Driving, slowing for the bleakness, oncoming cars appear suddenly, too close. It’s unnatural, unmaking the rules of sight and distance, the expected timing and rhythms having disappeared with the horizon. Headlights take on a feral and feline aura, creeping into view before their cars, undimming their way out of the fog, coming in on Cheshire cat feet. Menacing. Trees, what can be seen of them, stand colorless in silence, and, because it’s winter, their grey nakedness feels ominous, feels like they’re waiting to step out of the fog (or further back into it), biding their time for something nasty. Unbounded by edges, imagination confounds.
During my surgery training in San Francisco, our tiny mid-city house was right on the fog line. We could open the front door to the same sort of greyness I’m looking at now, except that our neighbors never quite disappeared. Out our back door, though, at the very same time, our Sunday morning coffee deck and Arizona-like rocky garden remained sunbathed. The house was magical in other ways, too, being our first. To get into the garage you lifted a trap door. Built right after the earthquake, the house was of wood, and low to the ground. Only 900 square feet, it had an improbably nice kitchen. And that yard. I wasn’t home much; but when I was, there were always sunny Sunday mornings, and coffee on the deck, and the fountain.
Always, no matter the weather elsewhere, the back garden remained sunny. With its lilies and, until they gave themselves up, one day, to wandering raccoons, koi, our artificial pond, into which I’d built that fountain, sounded us a million miles from the city. In memory, the fog never made it past the front door, or robbed us of the view of our cypress tree. I could be wrong.
Foghorns were more distant in San Francisco than they are here, far enough away to be always romantic, a reassuring foot- or mind-hold, orienting to direction, unlike the fog. Here we live not far from the Mukilteo Lighthouse with its foghorns, and the romance fades over the day; especially since — maybe because of the bluffs — it’s hard to tell from where the ever more intrusive moaning comes. But I know where it is; so the fact that the sound is directionless only magnifies the sense of disconnection.

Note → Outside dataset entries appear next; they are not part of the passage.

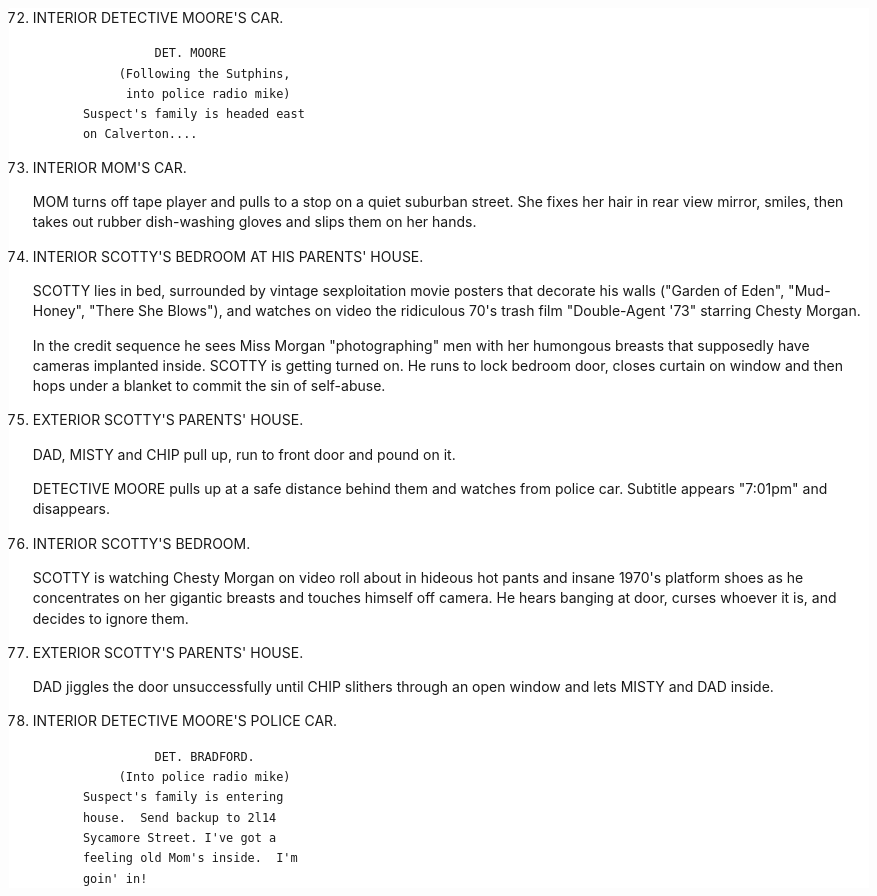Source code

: 72.    INTERIOR DETECTIVE MOORE'S CAR.

                            DET. MOORE
                       (Following the Sutphins,
                        into police radio mike)
                  Suspect's family is headed east
                  on Calverton....

73.    INTERIOR MOM'S CAR.

       MOM turns off tape player and pulls to a stop on a
       quiet suburban street.  She fixes her hair in rear
       view mirror, smiles, then takes out rubber
       dish-washing gloves and slips them on her hands.

74.    INTERIOR SCOTTY'S BEDROOM AT HIS PARENTS' HOUSE.

       SCOTTY lies in bed, surrounded by vintage
       sexploitation movie posters that decorate his walls
       ("Garden of Eden", "Mud-Honey", "There She Blows"),
       and watches on video the ridiculous 70's trash film
       "Double-Agent '73" starring Chesty Morgan.

       In the credit sequence he sees Miss Morgan
       "photographing" men with her humongous breasts that
       supposedly have cameras implanted inside.  SCOTTY is
       getting turned on.  He runs to lock bedroom door,
       closes curtain on window and then hops under a
       blanket to commit the sin of self-abuse.

75.    EXTERIOR SCOTTY'S PARENTS' HOUSE.

       DAD, MISTY and CHIP pull up, run to front door and
       pound on it.

       DETECTIVE MOORE pulls up at a safe distance behind
       them and watches from police car.  Subtitle appears
       "7:01pm" and disappears.

76.    INTERIOR SCOTTY'S BEDROOM.

       SCOTTY is watching Chesty Morgan on video roll about
       in hideous hot pants and insane 1970's platform
       shoes as he concentrates on her gigantic breasts and
       touches himself off camera.  He hears banging at
       door, curses whoever it is, and decides to ignore
       them.

77.    EXTERIOR SCOTTY'S PARENTS' HOUSE.

       DAD jiggles the door unsuccessfully until CHIP
       slithers through an open window and lets MISTY and
       DAD inside.

78.    INTERIOR DETECTIVE MOORE'S POLICE CAR.

                            DET. BRADFORD.
                       (Into police radio mike)
                  Suspect's family is entering
                  house.  Send backup to 2l14
                  Sycamore Street. I've got a
                  feeling old Mom's inside.  I'm
                  goin' in!
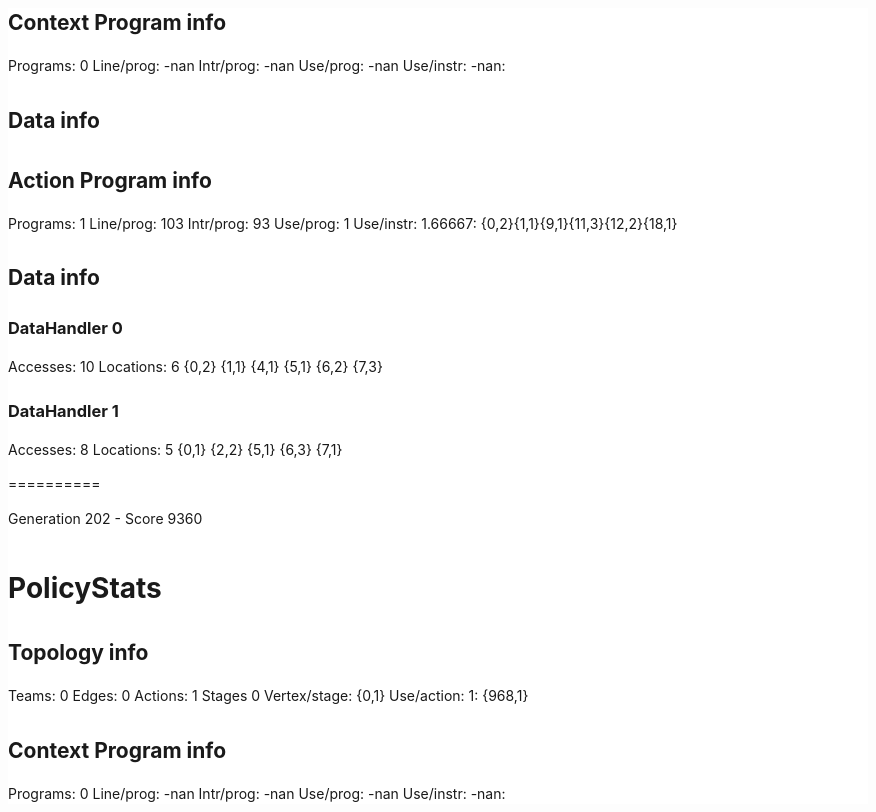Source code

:## Context Program info
Programs:	0
Line/prog:	-nan
Intr/prog:	-nan
Use/prog:	-nan
Use/instr:	-nan: 

## Data info


## Action Program info
Programs:	1
Line/prog:	103
Intr/prog:	93
Use/prog:	1
Use/instr:	1.66667: {0,2}{1,1}{9,1}{11,3}{12,2}{18,1}

## Data info

### DataHandler 0
Accesses:	10
Locations:	6
{0,2} {1,1} {4,1} {5,1} {6,2} {7,3} 

### DataHandler 1
Accesses:	8
Locations:	5
{0,1} {2,2} {5,1} {6,3} {7,1} 


==========

Generation 202 - Score 9360

# PolicyStats
## Topology info
Teams:		0
Edges:		0
Actions:	1
Stages		0
Vertex/stage:	{0,1} 
Use/action:	1: {968,1} 

## Context Program info
Programs:	0
Line/prog:	-nan
Intr/prog:	-nan
Use/prog:	-nan
Use/instr:	-nan:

So, you might be asking, what is a fluff-piece like this doing in the opinion pages? Two things. For one, I don’t like being a scold all the time. For another, I’ve noticed something which, in my opinion, deserves consideration: without foghorns, there is no fog. The louder and more frequent the horns, the denser the fog. Think about it: if there were no fog, there’d be no need for the horns. “Big foghorn” is behind this. The fog comes in because of the horns, not the other way around.